- TASK DIRECTIONS -
The reply should contain all of the data below, word for word.

- DATASET RECORDS -
####################

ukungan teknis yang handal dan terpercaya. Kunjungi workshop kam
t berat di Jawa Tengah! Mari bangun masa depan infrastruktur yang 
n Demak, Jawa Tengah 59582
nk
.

####################

- RESPONSE -
ukungan teknis yang handal dan terpercaya. Kunjungi workshop kam
t berat di Jawa Tengah! Mari bangun masa depan infrastruktur yang 
n Demak, Jawa Tengah 59582
nk
.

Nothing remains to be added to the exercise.